Posted by
notzed on
Aug 30, 2010; 2:44pm
URL: https://forum.jogamp.org/port-of-apple-s-fft-tp1379040p1389039.html
On 30 August 2010 22:03, Michael Bien [via jogamp]
<
[hidden email]> wrote:
>
> On 08/30/2010 05:31 AM, notzed [via jogamp] wrote:
> patch is ok. I will try to make sure that you are listed as author in the
> commit message... should work somehow. Thats the main reason why we usually
> prefer to just pull form other git forks.
Well if it becomes a regular thing i'll look into it - if it's just
for kudos i don't care but if you want it for blame i guess that's
another matter. FWIW regarding the demo code, it is just using
arrays atm since that's what the fft uses and I haven't had time to
play with images yet (already midnight ... again).
> BTW should put1drangekernel(kernel, 0, G, L);
> be the same as
> put2drangekernel(kernel, 0, 0, G, 1, L, 1);?
>
> i don't think so. 2d range methods pass 2 to the dimension param of
> 'clEnqueueNDRangeKernel' and the 1d counterpart passes 1. So both can not
> give the same result.
Hmm, I still don't see why not - If the dimension size is 1 wont it
just iterate over that dimension "from 0 to 0", which will just look
the same as a 1d call to the gpu code?
But regardless - it's the original C that does a 1d call:
err |= clEnqueueNDRangeKernel(queue, kernelInfo->kernel, 1, NULL,
&gWorkItems, &lWorkItems, 0, NULL, NULL);
Just to re-check that I didn't just make it up or make a mistake at
some ungodly hour of the morning I just checked again ...
this works no worries:
queue.put2DRangeKernel(kernelInfo.kernel, 0, 0, wd.gWorkItems, 1,
wd.lWorkItems, 1);
this definitely doesn't:
queue.put1DRangeKernel(kernelInfo.kernel, 0, wd.gWorkItems, wd.lWorkItems);
But I can't say why - the jocl source I have looks correct (although
the different copy2NIO() implementations look strange). Unless it was
something fixed a month or two ago (the version i'm actually using
isn't minty-fresh for various reasons, and my checkout is a few weeks
old at least).
(i've only been running it on 64 bit linux fwiw)

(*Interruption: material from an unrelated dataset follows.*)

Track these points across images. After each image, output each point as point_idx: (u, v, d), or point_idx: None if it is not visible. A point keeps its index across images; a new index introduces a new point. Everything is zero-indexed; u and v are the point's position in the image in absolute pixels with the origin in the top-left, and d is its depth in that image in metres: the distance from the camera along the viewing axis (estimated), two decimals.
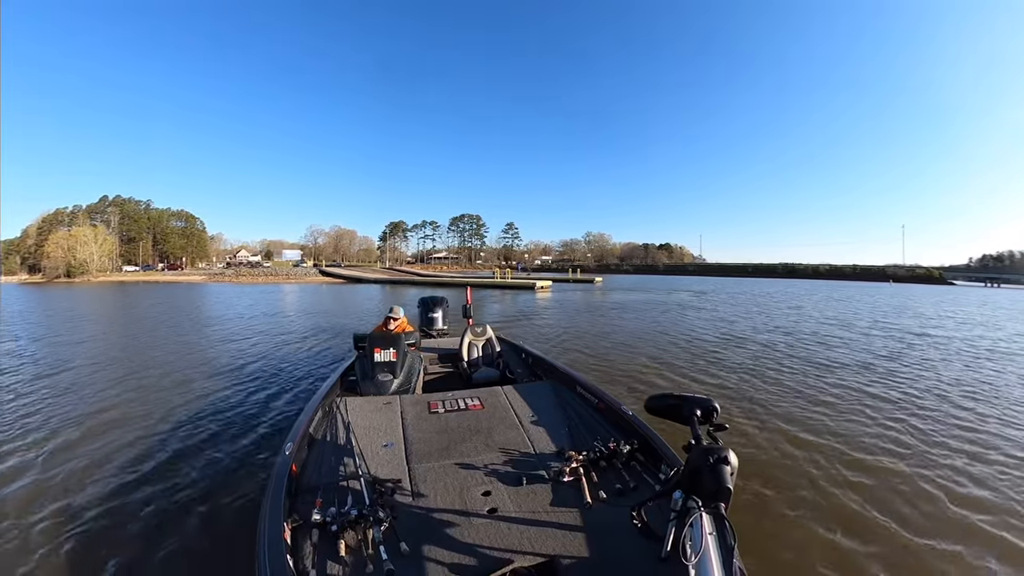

Anyway since just talking about weirdness is a bit of a pain I got off
my lazy bum and just put the code into jocl-demos. So i'll upload a
patch shortly once I reset my bugzilla password and can work out how
to work that offensively named and natured version control system.
Not sure what to do about apple's huge blurb - it says you only need
to keep it if you distribute it unmodified, which is clearly not the
case here. I left it in whole. I've only tested it on nvidia.
http://jogamp.org/bugzilla/show_bug.cgi?id=408(fwiw the single put1drange call commented out in CLFFTPlan.java is
the case it hits with this demo)
Michael